- Données fournies
= = = = = = =
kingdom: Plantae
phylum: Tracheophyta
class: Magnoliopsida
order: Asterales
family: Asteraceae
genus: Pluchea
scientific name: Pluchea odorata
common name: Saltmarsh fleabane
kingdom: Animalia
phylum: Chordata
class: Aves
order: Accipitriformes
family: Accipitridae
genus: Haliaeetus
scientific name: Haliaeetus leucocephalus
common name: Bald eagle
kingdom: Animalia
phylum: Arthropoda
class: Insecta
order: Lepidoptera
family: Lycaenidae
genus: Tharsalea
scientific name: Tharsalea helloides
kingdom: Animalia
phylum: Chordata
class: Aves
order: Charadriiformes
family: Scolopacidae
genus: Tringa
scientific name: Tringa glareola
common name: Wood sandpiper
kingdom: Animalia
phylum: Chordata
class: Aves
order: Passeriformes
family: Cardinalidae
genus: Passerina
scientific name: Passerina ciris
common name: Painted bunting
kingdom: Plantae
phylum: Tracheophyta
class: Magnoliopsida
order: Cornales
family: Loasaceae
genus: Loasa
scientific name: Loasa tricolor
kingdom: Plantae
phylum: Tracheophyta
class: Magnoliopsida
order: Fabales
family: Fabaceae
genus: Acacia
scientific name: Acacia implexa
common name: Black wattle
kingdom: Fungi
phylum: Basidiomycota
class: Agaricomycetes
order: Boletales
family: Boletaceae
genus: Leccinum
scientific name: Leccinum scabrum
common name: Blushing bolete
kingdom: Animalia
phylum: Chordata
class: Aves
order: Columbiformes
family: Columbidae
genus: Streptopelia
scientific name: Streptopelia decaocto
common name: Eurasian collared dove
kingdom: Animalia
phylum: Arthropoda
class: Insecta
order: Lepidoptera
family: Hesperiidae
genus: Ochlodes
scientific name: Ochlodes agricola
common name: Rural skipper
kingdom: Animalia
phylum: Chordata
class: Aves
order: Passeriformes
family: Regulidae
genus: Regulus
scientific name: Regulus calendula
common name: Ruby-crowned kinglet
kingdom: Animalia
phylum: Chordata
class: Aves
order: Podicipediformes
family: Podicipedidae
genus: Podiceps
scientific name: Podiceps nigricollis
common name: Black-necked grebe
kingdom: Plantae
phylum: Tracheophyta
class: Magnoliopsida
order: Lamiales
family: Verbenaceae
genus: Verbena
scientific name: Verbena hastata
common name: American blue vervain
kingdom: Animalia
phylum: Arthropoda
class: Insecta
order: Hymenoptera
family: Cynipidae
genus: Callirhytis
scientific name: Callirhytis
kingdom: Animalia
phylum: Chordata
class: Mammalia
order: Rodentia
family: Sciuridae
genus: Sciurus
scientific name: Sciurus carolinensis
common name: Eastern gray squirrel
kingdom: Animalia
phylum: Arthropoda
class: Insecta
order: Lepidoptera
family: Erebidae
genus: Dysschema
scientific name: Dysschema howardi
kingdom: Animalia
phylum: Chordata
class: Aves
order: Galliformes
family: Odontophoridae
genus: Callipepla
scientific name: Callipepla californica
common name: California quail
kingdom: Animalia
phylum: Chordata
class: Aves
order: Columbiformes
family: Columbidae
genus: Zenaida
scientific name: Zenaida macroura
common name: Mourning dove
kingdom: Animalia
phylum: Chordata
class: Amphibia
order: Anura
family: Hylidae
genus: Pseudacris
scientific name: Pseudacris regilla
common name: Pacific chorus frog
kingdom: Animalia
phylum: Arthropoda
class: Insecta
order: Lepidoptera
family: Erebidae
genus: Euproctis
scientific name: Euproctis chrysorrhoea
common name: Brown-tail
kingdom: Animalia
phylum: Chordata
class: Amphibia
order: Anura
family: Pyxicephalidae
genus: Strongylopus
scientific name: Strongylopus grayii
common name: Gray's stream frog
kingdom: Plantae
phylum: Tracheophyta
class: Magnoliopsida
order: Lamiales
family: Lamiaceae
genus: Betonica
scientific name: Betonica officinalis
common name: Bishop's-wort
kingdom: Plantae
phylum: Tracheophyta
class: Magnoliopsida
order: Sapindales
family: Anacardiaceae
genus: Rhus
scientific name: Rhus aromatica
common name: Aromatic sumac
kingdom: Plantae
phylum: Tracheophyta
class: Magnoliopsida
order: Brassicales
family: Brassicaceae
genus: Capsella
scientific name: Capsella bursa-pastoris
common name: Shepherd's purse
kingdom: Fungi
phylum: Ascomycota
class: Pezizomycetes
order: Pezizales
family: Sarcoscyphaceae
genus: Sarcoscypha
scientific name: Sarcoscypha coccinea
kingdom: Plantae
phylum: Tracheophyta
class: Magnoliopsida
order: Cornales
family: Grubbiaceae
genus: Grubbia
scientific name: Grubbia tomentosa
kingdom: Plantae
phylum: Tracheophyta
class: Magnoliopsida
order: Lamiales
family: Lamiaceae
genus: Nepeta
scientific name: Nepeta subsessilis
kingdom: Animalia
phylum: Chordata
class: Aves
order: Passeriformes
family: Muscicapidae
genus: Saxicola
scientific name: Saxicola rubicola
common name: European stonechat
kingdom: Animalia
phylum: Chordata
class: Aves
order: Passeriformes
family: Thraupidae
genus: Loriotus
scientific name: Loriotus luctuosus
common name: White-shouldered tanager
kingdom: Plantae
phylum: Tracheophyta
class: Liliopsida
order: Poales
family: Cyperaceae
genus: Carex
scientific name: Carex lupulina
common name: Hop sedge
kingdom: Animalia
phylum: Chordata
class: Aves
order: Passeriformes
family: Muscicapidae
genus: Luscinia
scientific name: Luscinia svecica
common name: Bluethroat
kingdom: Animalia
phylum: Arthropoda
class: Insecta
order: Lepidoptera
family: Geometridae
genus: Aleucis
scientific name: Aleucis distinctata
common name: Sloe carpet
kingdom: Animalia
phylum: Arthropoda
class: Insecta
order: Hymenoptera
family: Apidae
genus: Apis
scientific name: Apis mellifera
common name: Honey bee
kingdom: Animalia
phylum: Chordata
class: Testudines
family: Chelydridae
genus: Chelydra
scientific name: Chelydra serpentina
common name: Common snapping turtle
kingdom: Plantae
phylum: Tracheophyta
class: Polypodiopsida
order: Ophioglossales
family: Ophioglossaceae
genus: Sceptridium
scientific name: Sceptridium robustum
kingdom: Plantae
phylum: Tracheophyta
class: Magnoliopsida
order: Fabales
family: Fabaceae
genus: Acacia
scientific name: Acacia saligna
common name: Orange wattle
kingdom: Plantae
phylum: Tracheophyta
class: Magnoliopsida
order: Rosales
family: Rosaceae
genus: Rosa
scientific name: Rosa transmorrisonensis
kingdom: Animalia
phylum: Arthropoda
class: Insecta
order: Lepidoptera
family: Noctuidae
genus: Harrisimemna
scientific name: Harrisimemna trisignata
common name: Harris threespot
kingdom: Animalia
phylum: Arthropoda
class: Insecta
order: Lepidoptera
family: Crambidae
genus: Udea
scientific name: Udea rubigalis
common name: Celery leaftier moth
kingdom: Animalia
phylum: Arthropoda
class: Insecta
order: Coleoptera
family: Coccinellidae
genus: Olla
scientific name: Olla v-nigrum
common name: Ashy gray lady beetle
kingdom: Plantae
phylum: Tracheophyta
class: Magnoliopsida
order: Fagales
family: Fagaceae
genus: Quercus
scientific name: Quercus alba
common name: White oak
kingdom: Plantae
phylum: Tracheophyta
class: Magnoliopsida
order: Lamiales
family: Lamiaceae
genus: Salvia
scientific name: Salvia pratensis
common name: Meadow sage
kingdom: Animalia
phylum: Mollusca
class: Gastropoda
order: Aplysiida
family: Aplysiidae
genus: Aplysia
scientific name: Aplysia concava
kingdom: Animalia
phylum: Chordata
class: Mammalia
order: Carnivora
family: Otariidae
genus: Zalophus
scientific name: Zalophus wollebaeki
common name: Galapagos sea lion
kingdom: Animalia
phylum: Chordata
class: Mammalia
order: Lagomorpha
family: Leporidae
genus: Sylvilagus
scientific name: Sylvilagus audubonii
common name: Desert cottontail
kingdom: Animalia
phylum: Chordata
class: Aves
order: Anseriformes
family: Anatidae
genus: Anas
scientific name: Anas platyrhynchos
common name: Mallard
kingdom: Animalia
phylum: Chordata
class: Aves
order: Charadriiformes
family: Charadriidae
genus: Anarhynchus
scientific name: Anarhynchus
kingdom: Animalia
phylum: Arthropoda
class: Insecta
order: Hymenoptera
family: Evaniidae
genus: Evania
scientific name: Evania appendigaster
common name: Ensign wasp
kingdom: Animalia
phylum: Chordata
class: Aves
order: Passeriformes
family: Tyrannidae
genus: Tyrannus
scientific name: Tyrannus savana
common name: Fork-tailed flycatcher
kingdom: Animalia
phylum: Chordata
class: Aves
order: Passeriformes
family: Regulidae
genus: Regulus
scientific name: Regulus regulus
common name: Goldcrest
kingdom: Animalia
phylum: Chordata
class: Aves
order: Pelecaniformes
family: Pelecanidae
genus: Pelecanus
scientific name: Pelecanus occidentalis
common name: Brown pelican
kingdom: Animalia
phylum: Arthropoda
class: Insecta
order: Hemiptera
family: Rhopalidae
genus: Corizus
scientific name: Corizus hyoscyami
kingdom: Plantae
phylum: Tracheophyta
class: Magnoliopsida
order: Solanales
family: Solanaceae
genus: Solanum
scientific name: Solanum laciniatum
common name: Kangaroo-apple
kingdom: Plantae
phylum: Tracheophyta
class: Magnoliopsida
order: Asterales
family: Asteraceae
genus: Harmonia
= = = = = = =
- Consigne
Mettez en liste numérotée les lignes des données, en commençant à celle qui contient « scientific name: Sciurus carolinensis » et en terminant à celle qui contient « genus: Callipepla », ces deux lignes incluses. Omettez les lignes vides.

- Corrigé
1. scientific name: Sciurus carolinensis
2. common name: Eastern gray squirrel
3. kingdom: Animalia
4. phylum: Arthropoda
5. class: Insecta
6. order: Lepidoptera
7. family: Erebidae
8. genus: Dysschema
9. scientific name: Dysschema howardi
10. kingdom: Animalia
11. phylum: Chordata
12. class: Aves
13. order: Galliformes
14. family: Odontophoridae
15. genus: Callipepla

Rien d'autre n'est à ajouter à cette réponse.